(Instruction)
Starting at the top of the entries below, print each line exactly until the line with "Husband / 2026 / ЛМ (AniDub) /" has been printed too.

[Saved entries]

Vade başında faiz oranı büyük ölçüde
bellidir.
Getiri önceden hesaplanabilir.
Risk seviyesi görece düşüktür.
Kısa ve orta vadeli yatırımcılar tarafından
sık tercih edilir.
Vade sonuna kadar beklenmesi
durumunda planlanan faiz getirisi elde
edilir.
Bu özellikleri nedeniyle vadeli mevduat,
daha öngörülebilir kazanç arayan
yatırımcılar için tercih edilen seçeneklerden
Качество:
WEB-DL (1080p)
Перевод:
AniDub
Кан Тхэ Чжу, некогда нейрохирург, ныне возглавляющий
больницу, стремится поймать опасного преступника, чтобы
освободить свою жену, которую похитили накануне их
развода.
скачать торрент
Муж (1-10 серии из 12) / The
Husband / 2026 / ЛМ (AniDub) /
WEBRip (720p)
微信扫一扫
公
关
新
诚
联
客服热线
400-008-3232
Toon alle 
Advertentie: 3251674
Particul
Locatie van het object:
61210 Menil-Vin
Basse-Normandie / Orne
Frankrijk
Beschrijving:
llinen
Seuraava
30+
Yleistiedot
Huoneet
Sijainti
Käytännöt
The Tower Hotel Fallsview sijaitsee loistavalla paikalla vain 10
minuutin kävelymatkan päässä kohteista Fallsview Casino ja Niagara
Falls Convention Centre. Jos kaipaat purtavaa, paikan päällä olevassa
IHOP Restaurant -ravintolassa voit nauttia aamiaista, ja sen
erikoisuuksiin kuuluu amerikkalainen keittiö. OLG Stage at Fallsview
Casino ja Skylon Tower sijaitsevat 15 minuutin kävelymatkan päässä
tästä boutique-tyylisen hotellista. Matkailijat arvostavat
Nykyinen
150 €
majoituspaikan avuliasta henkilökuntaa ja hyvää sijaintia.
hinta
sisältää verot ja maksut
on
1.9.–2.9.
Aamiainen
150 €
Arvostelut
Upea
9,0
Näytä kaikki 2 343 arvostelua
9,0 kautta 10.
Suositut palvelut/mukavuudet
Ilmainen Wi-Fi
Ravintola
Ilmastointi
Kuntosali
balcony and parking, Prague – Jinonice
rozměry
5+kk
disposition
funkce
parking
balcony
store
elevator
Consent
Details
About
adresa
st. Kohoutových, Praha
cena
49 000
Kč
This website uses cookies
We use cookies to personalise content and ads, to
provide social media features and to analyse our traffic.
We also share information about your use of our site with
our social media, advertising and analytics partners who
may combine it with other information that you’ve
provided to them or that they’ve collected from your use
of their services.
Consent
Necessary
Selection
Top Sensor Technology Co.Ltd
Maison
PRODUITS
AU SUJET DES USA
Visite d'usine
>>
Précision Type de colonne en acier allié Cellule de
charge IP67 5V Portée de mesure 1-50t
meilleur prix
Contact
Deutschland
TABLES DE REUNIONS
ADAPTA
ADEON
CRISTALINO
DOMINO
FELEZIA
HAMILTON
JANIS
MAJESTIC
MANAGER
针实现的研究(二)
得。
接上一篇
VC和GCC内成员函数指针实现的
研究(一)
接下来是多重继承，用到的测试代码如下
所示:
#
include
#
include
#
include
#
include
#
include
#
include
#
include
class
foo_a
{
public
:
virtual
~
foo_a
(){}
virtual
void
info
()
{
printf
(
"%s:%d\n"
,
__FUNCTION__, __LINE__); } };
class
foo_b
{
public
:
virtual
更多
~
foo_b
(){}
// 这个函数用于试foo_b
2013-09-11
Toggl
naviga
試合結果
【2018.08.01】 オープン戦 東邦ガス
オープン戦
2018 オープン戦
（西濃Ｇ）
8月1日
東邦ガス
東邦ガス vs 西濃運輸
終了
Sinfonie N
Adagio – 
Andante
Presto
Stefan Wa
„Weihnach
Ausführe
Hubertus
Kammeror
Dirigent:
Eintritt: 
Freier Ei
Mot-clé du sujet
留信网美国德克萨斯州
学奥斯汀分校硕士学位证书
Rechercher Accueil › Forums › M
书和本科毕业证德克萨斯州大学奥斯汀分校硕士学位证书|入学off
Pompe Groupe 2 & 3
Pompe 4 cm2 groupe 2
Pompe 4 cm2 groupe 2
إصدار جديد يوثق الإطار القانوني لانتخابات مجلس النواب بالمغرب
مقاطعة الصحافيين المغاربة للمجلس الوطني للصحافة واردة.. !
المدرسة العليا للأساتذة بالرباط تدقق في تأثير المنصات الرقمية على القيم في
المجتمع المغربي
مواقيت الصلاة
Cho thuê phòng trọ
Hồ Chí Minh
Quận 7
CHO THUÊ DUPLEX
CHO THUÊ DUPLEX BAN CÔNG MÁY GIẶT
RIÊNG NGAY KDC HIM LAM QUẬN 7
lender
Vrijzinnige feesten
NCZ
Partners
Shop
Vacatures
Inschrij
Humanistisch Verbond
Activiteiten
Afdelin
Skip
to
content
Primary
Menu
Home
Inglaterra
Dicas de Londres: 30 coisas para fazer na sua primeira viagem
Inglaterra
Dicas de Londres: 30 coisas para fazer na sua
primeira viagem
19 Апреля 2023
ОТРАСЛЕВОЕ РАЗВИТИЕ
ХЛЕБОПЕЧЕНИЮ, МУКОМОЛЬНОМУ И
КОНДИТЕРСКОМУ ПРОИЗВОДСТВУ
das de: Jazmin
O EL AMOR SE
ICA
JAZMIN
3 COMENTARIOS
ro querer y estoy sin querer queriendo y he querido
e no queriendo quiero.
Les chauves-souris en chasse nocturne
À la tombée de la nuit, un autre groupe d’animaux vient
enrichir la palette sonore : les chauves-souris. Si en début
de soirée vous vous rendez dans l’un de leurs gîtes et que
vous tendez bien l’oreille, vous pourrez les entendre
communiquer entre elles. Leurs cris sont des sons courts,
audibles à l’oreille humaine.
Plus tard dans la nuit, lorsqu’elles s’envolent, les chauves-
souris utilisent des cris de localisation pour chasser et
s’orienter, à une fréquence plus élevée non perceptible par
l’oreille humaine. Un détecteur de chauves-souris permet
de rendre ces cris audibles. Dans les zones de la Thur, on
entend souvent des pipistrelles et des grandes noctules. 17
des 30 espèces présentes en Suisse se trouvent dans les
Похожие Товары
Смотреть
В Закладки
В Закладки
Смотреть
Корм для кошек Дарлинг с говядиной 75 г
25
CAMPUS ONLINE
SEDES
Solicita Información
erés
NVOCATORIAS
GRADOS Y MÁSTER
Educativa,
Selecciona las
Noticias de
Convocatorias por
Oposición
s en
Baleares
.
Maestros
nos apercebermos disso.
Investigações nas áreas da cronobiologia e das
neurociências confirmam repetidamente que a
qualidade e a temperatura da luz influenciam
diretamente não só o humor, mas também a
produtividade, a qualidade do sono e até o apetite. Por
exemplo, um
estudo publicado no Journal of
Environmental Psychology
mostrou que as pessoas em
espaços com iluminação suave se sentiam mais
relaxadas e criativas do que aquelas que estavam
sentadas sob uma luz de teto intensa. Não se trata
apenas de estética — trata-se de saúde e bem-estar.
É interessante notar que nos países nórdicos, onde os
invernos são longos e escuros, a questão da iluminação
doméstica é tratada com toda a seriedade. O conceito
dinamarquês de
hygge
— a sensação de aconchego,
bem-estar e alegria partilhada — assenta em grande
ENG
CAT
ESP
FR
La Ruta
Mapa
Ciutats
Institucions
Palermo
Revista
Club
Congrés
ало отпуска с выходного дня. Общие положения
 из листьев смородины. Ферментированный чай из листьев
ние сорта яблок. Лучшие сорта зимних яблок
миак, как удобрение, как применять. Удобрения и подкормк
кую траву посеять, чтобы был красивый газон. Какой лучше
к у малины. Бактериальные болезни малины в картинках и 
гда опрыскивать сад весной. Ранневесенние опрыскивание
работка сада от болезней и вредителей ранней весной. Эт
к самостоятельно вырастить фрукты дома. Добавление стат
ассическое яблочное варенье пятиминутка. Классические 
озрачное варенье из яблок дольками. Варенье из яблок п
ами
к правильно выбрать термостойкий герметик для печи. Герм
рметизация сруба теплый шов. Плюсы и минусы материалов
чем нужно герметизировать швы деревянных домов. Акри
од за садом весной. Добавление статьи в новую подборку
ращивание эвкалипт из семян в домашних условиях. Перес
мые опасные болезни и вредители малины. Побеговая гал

(Task response)
Vade başında faiz oranı büyük ölçüde
bellidir.
Getiri önceden hesaplanabilir.
Risk seviyesi görece düşüktür.
Kısa ve orta vadeli yatırımcılar tarafından
sık tercih edilir.
Vade sonuna kadar beklenmesi
durumunda planlanan faiz getirisi elde
edilir.
Bu özellikleri nedeniyle vadeli mevduat,
daha öngörülebilir kazanç arayan
yatırımcılar için tercih edilen seçeneklerden
Качество:
WEB-DL (1080p)
Перевод:
AniDub
Кан Тхэ Чжу, некогда нейрохирург, ныне возглавляющий
больницу, стремится поймать опасного преступника, чтобы
освободить свою жену, которую похитили накануне их
развода.
скачать торрент
Муж (1-10 серии из 12) / The
Husband / 2026 / ЛМ (AniDub) /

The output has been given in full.